→ **The problem**: Where the line containing "sc_serv i sc_trans" appears, end your copy; everything from the first line of the records below up to and including it must be reproduced exactly.

→ **Supplied material**:

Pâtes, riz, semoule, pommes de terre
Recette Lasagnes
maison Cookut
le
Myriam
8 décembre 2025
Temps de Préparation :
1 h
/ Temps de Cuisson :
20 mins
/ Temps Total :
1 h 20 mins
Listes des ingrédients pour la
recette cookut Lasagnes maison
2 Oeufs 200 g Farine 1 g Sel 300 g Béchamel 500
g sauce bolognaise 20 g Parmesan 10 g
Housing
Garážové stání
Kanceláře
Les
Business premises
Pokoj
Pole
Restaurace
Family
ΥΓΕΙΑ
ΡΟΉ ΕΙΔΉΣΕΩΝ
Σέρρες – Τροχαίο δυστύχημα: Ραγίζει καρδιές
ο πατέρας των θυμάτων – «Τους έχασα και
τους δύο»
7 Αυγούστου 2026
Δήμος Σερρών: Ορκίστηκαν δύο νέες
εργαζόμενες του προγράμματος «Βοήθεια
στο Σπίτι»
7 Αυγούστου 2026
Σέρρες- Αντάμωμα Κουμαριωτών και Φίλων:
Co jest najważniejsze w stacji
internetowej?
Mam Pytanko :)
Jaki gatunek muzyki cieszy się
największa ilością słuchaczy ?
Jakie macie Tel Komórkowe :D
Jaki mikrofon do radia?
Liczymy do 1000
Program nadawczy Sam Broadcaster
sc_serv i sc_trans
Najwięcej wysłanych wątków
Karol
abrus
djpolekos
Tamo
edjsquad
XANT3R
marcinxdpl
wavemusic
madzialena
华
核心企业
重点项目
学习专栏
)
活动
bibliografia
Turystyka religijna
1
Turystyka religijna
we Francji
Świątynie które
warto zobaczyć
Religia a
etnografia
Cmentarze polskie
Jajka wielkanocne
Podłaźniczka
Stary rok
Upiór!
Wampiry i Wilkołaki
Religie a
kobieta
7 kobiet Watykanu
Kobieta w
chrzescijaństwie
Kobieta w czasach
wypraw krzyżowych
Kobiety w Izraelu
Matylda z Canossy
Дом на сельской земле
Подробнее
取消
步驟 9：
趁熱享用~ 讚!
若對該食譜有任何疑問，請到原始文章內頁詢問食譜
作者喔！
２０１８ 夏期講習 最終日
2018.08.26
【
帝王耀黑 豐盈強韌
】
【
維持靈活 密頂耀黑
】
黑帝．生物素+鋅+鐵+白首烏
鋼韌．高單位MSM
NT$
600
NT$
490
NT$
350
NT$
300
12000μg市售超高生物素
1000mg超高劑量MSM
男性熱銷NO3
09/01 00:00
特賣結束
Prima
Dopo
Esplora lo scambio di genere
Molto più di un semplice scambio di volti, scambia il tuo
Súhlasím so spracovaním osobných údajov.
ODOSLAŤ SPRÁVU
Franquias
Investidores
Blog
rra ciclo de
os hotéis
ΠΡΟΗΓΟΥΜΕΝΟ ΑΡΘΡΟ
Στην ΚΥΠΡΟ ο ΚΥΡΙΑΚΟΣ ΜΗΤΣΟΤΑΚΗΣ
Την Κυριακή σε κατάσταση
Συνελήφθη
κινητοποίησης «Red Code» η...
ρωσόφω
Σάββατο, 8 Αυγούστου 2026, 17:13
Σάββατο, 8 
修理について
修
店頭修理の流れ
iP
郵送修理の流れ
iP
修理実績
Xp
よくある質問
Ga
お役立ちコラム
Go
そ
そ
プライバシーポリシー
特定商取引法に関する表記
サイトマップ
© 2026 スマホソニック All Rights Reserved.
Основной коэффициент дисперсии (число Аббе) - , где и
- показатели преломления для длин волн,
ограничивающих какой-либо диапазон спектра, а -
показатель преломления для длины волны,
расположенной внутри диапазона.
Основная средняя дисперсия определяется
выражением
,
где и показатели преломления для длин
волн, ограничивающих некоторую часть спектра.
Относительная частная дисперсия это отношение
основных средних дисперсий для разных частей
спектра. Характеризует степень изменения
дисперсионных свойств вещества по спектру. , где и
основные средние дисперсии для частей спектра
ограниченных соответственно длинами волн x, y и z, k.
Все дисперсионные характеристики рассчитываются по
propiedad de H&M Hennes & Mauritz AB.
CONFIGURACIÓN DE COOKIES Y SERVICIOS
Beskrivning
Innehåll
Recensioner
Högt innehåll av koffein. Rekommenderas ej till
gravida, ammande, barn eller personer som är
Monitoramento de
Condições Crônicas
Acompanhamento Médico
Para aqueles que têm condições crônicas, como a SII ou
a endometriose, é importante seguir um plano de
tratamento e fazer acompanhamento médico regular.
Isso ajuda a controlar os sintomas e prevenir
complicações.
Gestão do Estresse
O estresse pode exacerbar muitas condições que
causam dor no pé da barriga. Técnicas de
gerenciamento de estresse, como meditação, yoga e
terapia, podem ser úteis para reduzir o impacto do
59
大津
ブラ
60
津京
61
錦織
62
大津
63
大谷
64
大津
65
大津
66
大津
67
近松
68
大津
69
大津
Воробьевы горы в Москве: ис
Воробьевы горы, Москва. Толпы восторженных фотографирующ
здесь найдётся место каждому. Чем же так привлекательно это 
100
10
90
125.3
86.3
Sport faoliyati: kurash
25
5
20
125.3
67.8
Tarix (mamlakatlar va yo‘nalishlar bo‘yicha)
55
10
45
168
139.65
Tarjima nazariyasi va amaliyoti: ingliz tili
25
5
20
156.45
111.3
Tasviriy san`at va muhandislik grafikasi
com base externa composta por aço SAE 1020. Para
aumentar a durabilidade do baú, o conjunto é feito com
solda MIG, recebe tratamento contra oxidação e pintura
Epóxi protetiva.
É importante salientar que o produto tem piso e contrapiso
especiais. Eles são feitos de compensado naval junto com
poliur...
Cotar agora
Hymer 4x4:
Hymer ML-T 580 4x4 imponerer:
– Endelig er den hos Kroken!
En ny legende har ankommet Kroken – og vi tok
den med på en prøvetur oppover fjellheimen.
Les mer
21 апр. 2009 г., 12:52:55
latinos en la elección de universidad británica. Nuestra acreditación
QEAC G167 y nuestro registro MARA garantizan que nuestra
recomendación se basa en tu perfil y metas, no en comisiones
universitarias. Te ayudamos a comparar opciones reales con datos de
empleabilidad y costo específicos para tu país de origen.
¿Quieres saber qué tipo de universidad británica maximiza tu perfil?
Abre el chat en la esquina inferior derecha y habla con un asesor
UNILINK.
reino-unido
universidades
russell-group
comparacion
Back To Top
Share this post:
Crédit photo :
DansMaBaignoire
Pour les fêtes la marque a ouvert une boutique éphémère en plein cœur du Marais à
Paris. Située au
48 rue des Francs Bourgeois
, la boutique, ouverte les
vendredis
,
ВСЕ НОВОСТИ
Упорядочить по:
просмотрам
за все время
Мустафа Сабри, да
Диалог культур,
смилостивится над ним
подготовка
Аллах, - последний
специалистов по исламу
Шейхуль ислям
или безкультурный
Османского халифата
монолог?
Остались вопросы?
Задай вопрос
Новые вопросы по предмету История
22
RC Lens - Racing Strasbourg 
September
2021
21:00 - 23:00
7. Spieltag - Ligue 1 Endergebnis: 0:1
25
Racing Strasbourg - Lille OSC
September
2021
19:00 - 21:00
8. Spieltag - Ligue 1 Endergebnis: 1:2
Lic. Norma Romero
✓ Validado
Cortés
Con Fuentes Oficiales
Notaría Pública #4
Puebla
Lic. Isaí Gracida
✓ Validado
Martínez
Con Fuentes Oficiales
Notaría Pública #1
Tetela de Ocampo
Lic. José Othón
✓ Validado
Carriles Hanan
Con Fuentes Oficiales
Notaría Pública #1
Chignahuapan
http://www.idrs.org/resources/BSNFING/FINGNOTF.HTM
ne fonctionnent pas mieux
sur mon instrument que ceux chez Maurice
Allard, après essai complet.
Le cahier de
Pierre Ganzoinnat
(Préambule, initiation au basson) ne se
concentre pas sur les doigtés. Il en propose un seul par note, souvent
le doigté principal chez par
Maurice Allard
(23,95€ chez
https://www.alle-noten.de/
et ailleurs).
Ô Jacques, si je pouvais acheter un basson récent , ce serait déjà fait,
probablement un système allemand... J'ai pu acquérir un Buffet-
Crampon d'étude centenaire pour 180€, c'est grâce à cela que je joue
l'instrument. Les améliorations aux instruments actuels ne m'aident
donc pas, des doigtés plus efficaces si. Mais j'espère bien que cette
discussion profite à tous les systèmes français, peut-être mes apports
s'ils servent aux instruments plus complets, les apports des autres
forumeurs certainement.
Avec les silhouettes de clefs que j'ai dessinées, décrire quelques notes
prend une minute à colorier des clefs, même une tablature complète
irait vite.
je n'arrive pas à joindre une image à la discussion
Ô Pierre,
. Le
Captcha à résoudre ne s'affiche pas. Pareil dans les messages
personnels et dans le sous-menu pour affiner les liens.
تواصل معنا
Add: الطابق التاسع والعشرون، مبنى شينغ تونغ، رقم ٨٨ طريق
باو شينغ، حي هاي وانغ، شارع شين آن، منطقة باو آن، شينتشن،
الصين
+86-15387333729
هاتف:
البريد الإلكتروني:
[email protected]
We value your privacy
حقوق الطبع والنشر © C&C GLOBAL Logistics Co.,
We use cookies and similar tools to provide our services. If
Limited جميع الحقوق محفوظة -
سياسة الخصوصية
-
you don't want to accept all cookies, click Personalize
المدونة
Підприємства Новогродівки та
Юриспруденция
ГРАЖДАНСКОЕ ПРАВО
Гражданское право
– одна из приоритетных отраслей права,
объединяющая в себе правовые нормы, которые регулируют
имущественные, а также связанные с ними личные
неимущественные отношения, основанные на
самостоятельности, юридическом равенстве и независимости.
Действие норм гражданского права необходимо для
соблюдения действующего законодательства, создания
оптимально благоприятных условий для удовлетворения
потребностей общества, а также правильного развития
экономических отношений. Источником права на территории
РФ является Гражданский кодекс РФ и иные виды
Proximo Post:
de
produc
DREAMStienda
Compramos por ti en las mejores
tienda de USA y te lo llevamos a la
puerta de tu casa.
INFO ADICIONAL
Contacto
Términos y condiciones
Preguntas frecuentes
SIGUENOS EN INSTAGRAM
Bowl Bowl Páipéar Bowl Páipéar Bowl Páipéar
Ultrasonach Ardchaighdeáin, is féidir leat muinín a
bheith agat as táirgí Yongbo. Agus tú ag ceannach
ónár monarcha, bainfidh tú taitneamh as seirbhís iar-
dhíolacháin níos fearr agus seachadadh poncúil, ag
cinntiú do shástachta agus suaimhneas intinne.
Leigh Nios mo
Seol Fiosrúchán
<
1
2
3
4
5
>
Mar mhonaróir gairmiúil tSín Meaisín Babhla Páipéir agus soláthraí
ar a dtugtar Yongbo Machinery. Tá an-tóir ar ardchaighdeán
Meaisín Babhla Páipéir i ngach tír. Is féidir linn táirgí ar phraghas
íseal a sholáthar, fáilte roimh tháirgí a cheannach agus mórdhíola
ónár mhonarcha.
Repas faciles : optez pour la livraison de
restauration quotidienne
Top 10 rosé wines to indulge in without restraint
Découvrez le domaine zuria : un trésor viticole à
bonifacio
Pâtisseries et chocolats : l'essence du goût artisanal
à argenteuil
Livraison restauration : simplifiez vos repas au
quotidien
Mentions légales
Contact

→ **Task response**:
Pâtes, riz, semoule, pommes de terre
Recette Lasagnes
maison Cookut
le
Myriam
8 décembre 2025
Temps de Préparation :
1 h
/ Temps de Cuisson :
20 mins
/ Temps Total :
1 h 20 mins
Listes des ingrédients pour la
recette cookut Lasagnes maison
2 Oeufs 200 g Farine 1 g Sel 300 g Béchamel 500
g sauce bolognaise 20 g Parmesan 10 g
Housing
Garážové stání
Kanceláře
Les
Business premises
Pokoj
Pole
Restaurace
Family
ΥΓΕΙΑ
ΡΟΉ ΕΙΔΉΣΕΩΝ
Σέρρες – Τροχαίο δυστύχημα: Ραγίζει καρδιές
ο πατέρας των θυμάτων – «Τους έχασα και
τους δύο»
7 Αυγούστου 2026
Δήμος Σερρών: Ορκίστηκαν δύο νέες
εργαζόμενες του προγράμματος «Βοήθεια
στο Σπίτι»
7 Αυγούστου 2026
Σέρρες- Αντάμωμα Κουμαριωτών και Φίλων:
Co jest najważniejsze w stacji
internetowej?
Mam Pytanko :)
Jaki gatunek muzyki cieszy się
największa ilością słuchaczy ?
Jakie macie Tel Komórkowe :D
Jaki mikrofon do radia?
Liczymy do 1000
Program nadawczy Sam Broadcaster
sc_serv i sc_trans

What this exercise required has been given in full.